ですが、自分の私利私欲や感情をコントロールできないものは、自分の魔力が裏返り全て自分に降りかかります。
その結果、人の形を失うことになります。
かつての仲間で、自分の欲に逆らえず、『虎』に姿が変わった者がいました。
今回わたくしも『帰りたい』と言う強い感情に飲まれ、このような姿に変化してしまったようです・・・・・」
魔法とは、時には人を救い、時には人を殺せるもの。
それを扱う者が自分自身をコントロールできないと、魔力の暴走が働く。
『魔法使い』とは、『自分を制御できる者』なのだ。
「これじゃ、魔法使い失格ですね・・・・・」
「・・・・・・・・」
古都は近くのゴミ箱に缶を入れた。
「いいこと聞いたな、シリナ」
「・・・・・何を言いたいのですか古都」
シリナの顔がだんだんと曇っていく。
両手に握っている缶を、さらに強く握りしめた。
「その話が本当なら、飛竜の正体も事実だって証明できる。
飛龍の正体は『魔法使い』の成れの果ての”一種”だ。
となると・・・・・・・
魔法ブッパネコ。
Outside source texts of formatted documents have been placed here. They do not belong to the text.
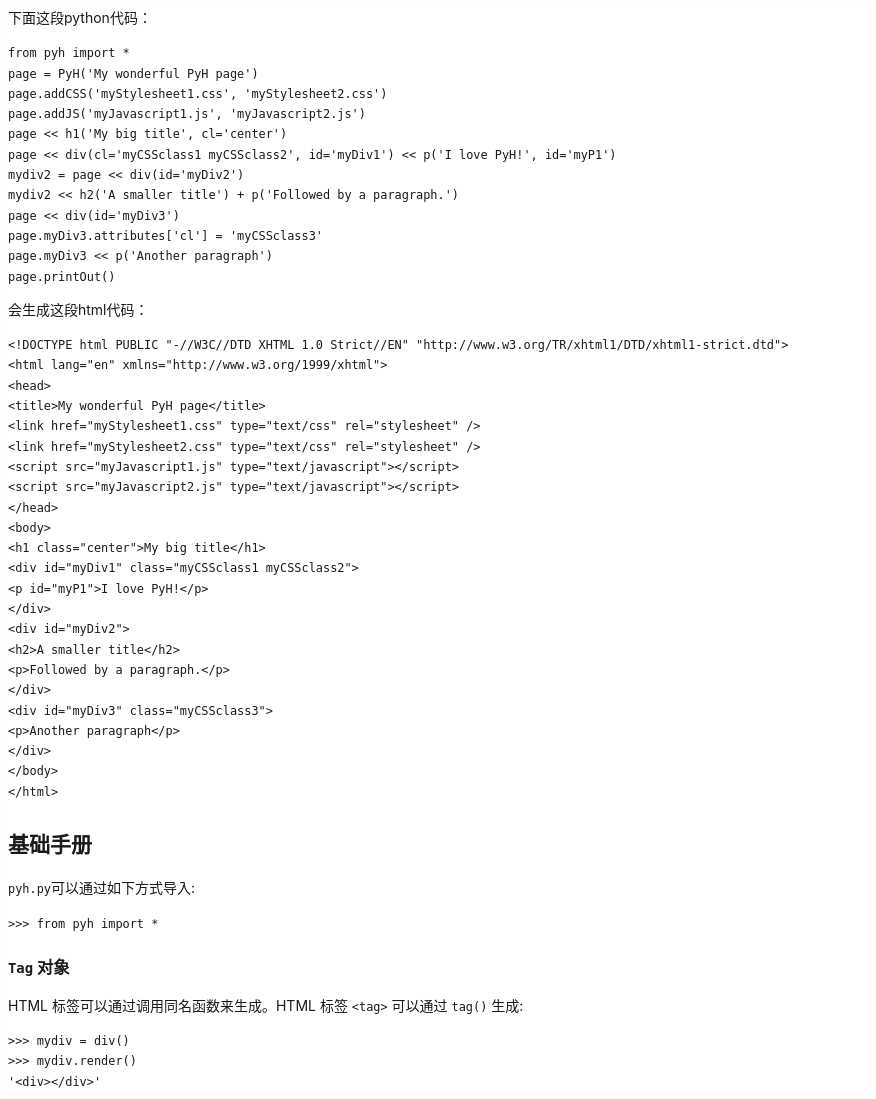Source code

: 下面这段python代码：

	from pyh import *
	page = PyH('My wonderful PyH page')
	page.addCSS('myStylesheet1.css', 'myStylesheet2.css')
	page.addJS('myJavascript1.js', 'myJavascript2.js')
	page << h1('My big title', cl='center')
	page << div(cl='myCSSclass1 myCSSclass2', id='myDiv1') << p('I love PyH!', id='myP1')
	mydiv2 = page << div(id='myDiv2')
	mydiv2 << h2('A smaller title') + p('Followed by a paragraph.')
	page << div(id='myDiv3')
	page.myDiv3.attributes['cl'] = 'myCSSclass3'
	page.myDiv3 << p('Another paragraph')
	page.printOut()

会生成这段html代码：

	<!DOCTYPE html PUBLIC "-//W3C//DTD XHTML 1.0 Strict//EN" "http://www.w3.org/TR/xhtml1/DTD/xhtml1-strict.dtd">
	<html lang="en" xmlns="http://www.w3.org/1999/xhtml">
	<head>
	<title>My wonderful PyH page</title>
	<link href="myStylesheet1.css" type="text/css" rel="stylesheet" />
	<link href="myStylesheet2.css" type="text/css" rel="stylesheet" />
	<script src="myJavascript1.js" type="text/javascript"></script>
	<script src="myJavascript2.js" type="text/javascript"></script>
	</head>
	<body>
	<h1 class="center">My big title</h1>
	<div id="myDiv1" class="myCSSclass1 myCSSclass2">
	<p id="myP1">I love PyH!</p>
	</div>
	<div id="myDiv2">
	<h2>A smaller title</h2>
	<p>Followed by a paragraph.</p>
	</div>
	<div id="myDiv3" class="myCSSclass3">
	<p>Another paragraph</p>
	</div>
	</body>
	</html>

## 基础手册 ##

`pyh.py`可以通过如下方式导入:

	>>> from pyh import *

### `Tag` 对象 ###

HTML 标签可以通过调用同名函数来生成。HTML 标签 `<tag>` 可以通过 `tag()` 生成:

	>>> mydiv = div()
	>>> mydiv.render()
	'<div></div>'
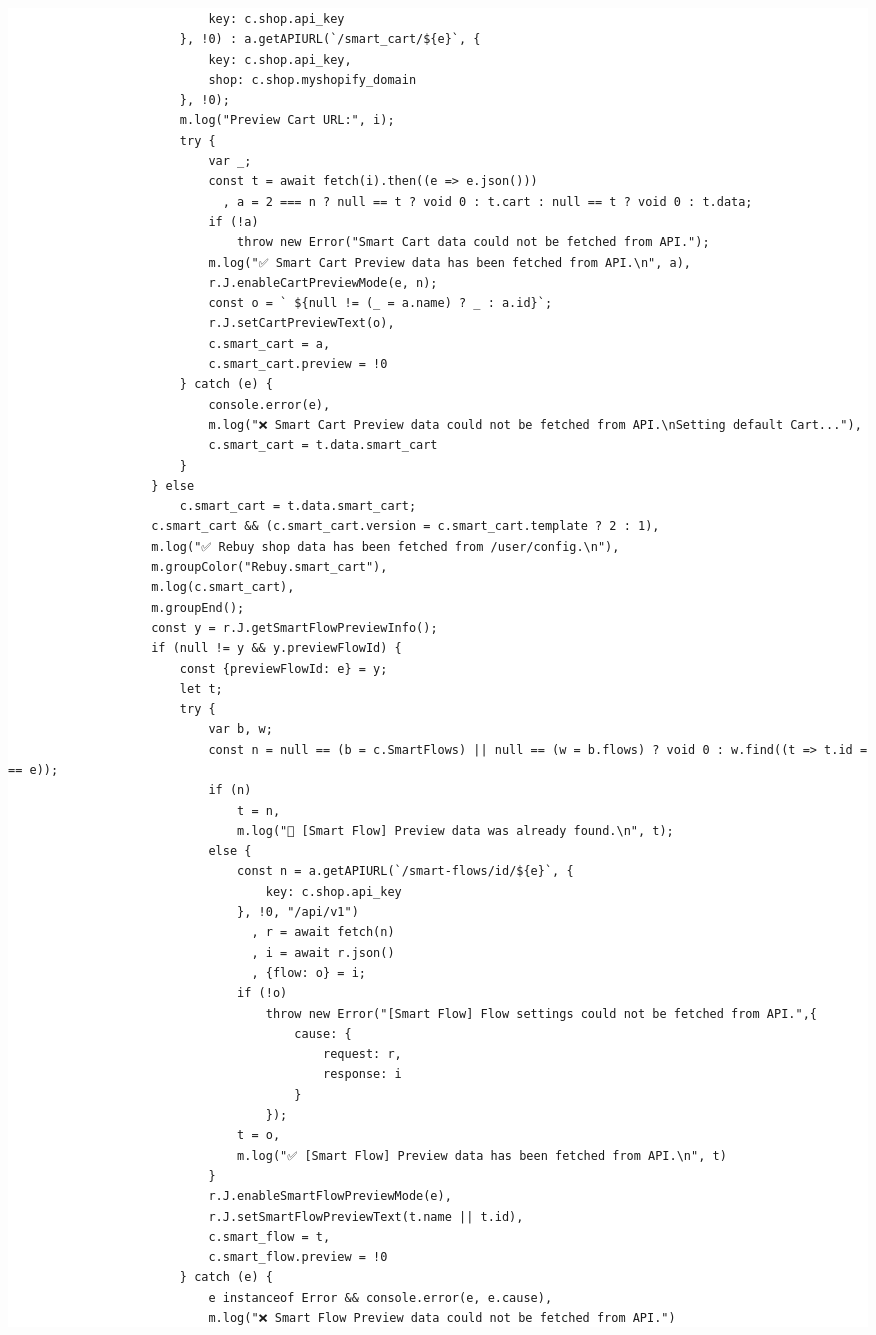                                 key: c.shop.api_key
                            }, !0) : a.getAPIURL(`/smart_cart/${e}`, {
                                key: c.shop.api_key,
                                shop: c.shop.myshopify_domain
                            }, !0);
                            m.log("Preview Cart URL:", i);
                            try {
                                var _;
                                const t = await fetch(i).then((e => e.json()))
                                  , a = 2 === n ? null == t ? void 0 : t.cart : null == t ? void 0 : t.data;
                                if (!a)
                                    throw new Error("Smart Cart data could not be fetched from API.");
                                m.log("✅ Smart Cart Preview data has been fetched from API.\n", a),
                                r.J.enableCartPreviewMode(e, n);
                                const o = ` ${null != (_ = a.name) ? _ : a.id}`;
                                r.J.setCartPreviewText(o),
                                c.smart_cart = a,
                                c.smart_cart.preview = !0
                            } catch (e) {
                                console.error(e),
                                m.log("❌ Smart Cart Preview data could not be fetched from API.\nSetting default Cart..."),
                                c.smart_cart = t.data.smart_cart
                            }
                        } else
                            c.smart_cart = t.data.smart_cart;
                        c.smart_cart && (c.smart_cart.version = c.smart_cart.template ? 2 : 1),
                        m.log("✅ Rebuy shop data has been fetched from /user/config.\n"),
                        m.groupColor("Rebuy.smart_cart"),
                        m.log(c.smart_cart),
                        m.groupEnd();
                        const y = r.J.getSmartFlowPreviewInfo();
                        if (null != y && y.previewFlowId) {
                            const {previewFlowId: e} = y;
                            let t;
                            try {
                                var b, w;
                                const n = null == (b = c.SmartFlows) || null == (w = b.flows) ? void 0 : w.find((t => t.id === e));
                                if (n)
                                    t = n,
                                    m.log("🔄 [Smart Flow] Preview data was already found.\n", t);
                                else {
                                    const n = a.getAPIURL(`/smart-flows/id/${e}`, {
                                        key: c.shop.api_key
                                    }, !0, "/api/v1")
                                      , r = await fetch(n)
                                      , i = await r.json()
                                      , {flow: o} = i;
                                    if (!o)
                                        throw new Error("[Smart Flow] Flow settings could not be fetched from API.",{
                                            cause: {
                                                request: r,
                                                response: i
                                            }
                                        });
                                    t = o,
                                    m.log("✅ [Smart Flow] Preview data has been fetched from API.\n", t)
                                }
                                r.J.enableSmartFlowPreviewMode(e),
                                r.J.setSmartFlowPreviewText(t.name || t.id),
                                c.smart_flow = t,
                                c.smart_flow.preview = !0
                            } catch (e) {
                                e instanceof Error && console.error(e, e.cause),
                                m.log("❌ Smart Flow Preview data could not be fetched from API.")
『転移魔法』を使える魔法使いは多いのか?」
「ブッパネコ・・・・・わたくしの事ですか」
シンバルは古都を睨んだ。
「あなたの質問はあまり答えたくありませんが・・・・・仕方ありません。
『転移魔法』はSSランク級魔術です。わたくしが知る中でも3人。
一人は大昔に一人、あとの二人はシリナと・・・シリナの母です」
「なるほどな。俺たちを襲ってきた巨大な飛龍、あれはお前の母親だシリナ」
夕暮れのチャイムが公園中に鳴り響く。
公園にいた子どもたちは家に帰っていった。
「俺がこの世界に戻った時に、シリナとブッパネコの二人が巻き込まれてこっちにきたと考えたら、あの飛龍は『どうやってこの世界に来たのか』、と言う謎が残る。
お前は言ってだろ?『飛龍は魔法を使える』と。
もしあの飛龍が行方不明の母親だとしたら・・・」
「娘を迎えに、『転移魔法』を使ってやって来た・・・?」
「いや、真意までは定かじゃない。だが、理屈は当てはまると思うぞ」
私たちを襲った巨大な飛龍。
仮に私のお母さんだとして、なぜ私達を攻撃したのかーーー。
なぜ今まで姿を現さなかったのかーーーー。
思考が追いつかない・・・・・・・
古都は屈伸をし、背伸びをした。